Problem was, he was hitting me a lot. His perceptions were ramped up, too, which meant he had the luxury of what must have been seconds in his own senses to see my reactions, calculate the best place to stick that next punch or kick to knock me off balance or inflict pain. It was less like being in a fistfight and more like being caught in a gale-force wind that had every intent of screwing me over.
Velocity was forcing me to back up, stumble and overall just working to herd me in one direction – towards an open window. Either he’d force me through and leave me hanging from the ledge, helpless to avoid arrest, or I’d have to give up or let myself be knocked to the ground instead, at which point it would be pretty much over. Once I was down, he’d either keep up the onslaught until another cape could finish me off, or he’d turn off his power long enough to knock me over the head a few times with a chair or something.
Across the room, Grue was working with two of the dogs and Bitch to keep Armsmaster hemmed in, while one of the dogs and Regent were keeping Miss Militia out of action.
I couldn’t win this one on my own.
“Grue!” I hollered. I got struck in the mouth three times before I could bring an arm up to fend Velocity off and speak again, “Need cover!”
He spared me a glance and a blast of his darkness. In an instant, I was blind and deaf, with only my bugs to go by.
But Velocity was slowed down, and I had my suspicions that it wasn’t just the fact that he had to use his hands to find me before striking. Grue had said that Shadow Stalker’s powers were somehow less effective in his darkness. Could t
hat apply to Velocity too? Or was it just the extra resistance of Grue’s power versus normal air, combined with Velocity’s low strength?
My bugs were now successfully settling on him, oddly giving me a better sense of his movements than my eyes had, and I was directing them not to sting or bite, so he wouldn’t have an easy time finding them. They began to cluster on him, and somehow I felt like that was slowing him down even more.
The onslaught had been softened, and he wasn’t half as effective at keeping me off balance, now. He couldn’t effectively see my posture to know the optimal places to strike, so I was able to get my feet firmly on the ground. I lashed out twice with my fists, but my hits lacked impact. Something to do with his power, I suspected, as well as his ability to move fast enough to roll with any hits he felt connecting.

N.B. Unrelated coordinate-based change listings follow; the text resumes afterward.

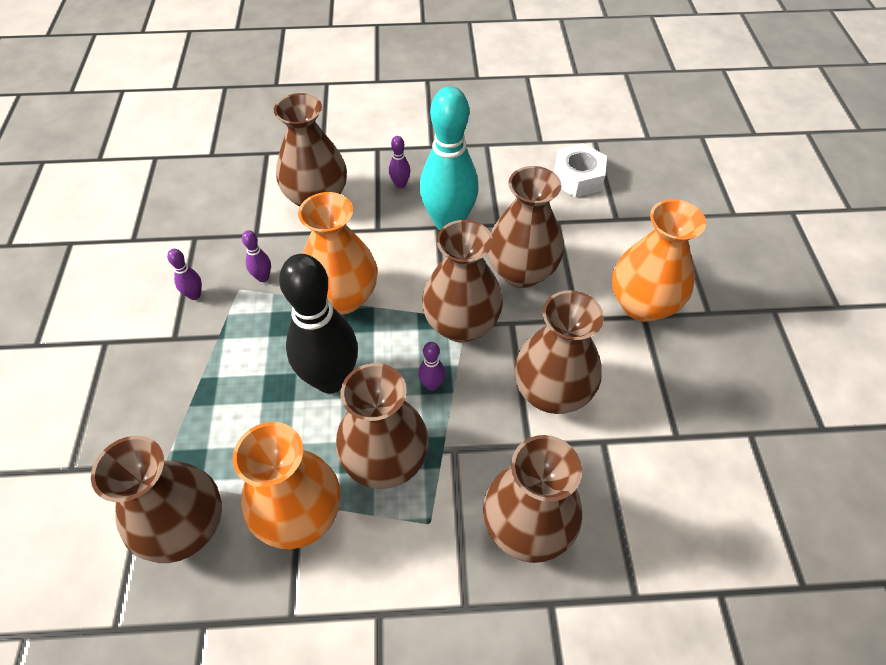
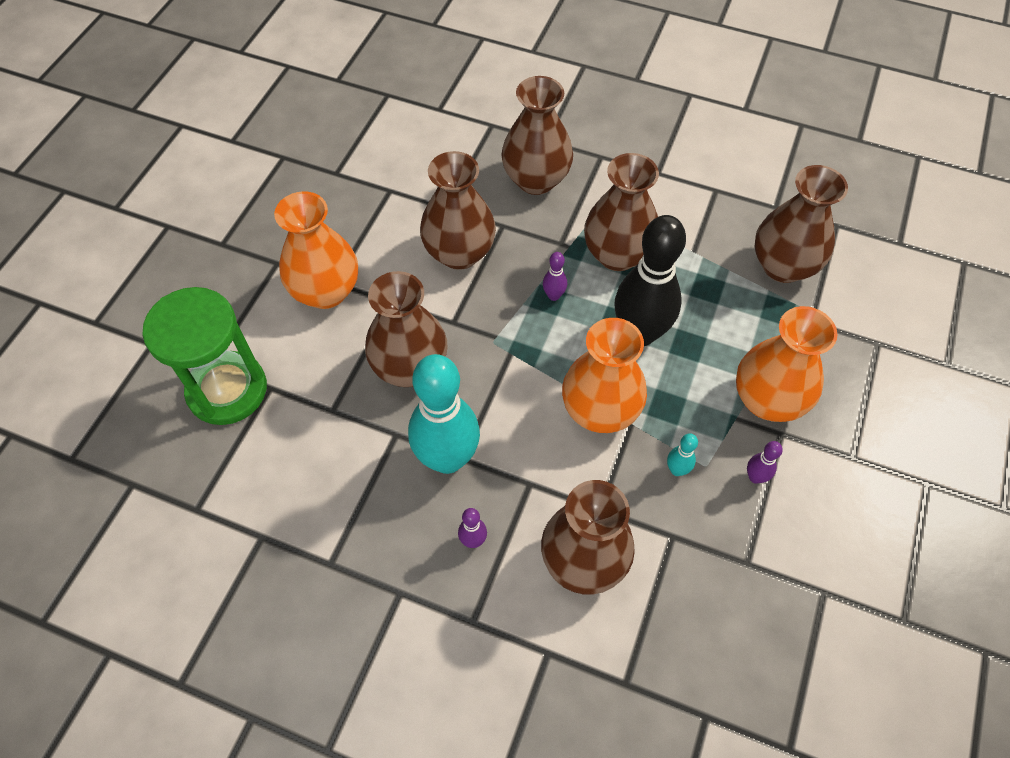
camera: 155 degrees left, 5 degrees up
(263, 277) = (677, 470): purple bowling pin -> turquoise bowling pin
(300, 515) = (695, 243): orange vase -> orange vase (767, 400)
(461, 324) = (499, 337): brown vase -> none
(577, 178) = (264, 459): white nut -> none
(645, 206) = (227, 390): none -> green hourglass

So I grabbed a weapon he couldn’t react to, my pepper spray, and directed a stream of it into his face. Then I instructed the bugs I’d gathered on him to bite and sting.

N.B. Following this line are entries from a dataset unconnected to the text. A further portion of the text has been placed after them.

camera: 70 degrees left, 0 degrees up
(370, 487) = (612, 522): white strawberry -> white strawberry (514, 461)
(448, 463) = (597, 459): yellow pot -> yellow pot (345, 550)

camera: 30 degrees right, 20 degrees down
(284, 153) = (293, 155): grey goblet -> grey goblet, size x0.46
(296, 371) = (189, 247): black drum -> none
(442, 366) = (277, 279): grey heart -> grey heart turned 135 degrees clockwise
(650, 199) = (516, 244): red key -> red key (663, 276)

The effect was immediate, and dramatic. You’ve never really seen someone flip out until you’ve seen a speedster flip out. He fell to the ground, stood, tumbled over a chair, then was up the next second, lunging for a table, blindly patting it down in the hopes of finding something to wash his eyes out with. I felt him slow down dramatically, increasing his own strength enough to allow himself to check the cups and pitchers.
I had bugs on the table he was searching, and the only liquid there was wine. Anticipating he would continue looking for some relief, I moved closer to the table nearest me.
Sure enough, he darted over to the same table and began searching. I took one long step to my left, reached behind my back, and gripped the foam handle of my extendable baton with both hands. Like a golf club, I swung it up and between his legs.
My rationale was that I needed to hamper his mobility, but I didn’t want to deliver any permanent injury, which was a possibility if I hit him in the knee or spine. Besides, the Protectorate had top notch costume designers, and what male superhero with an expensive costume would go out without a cup? Right?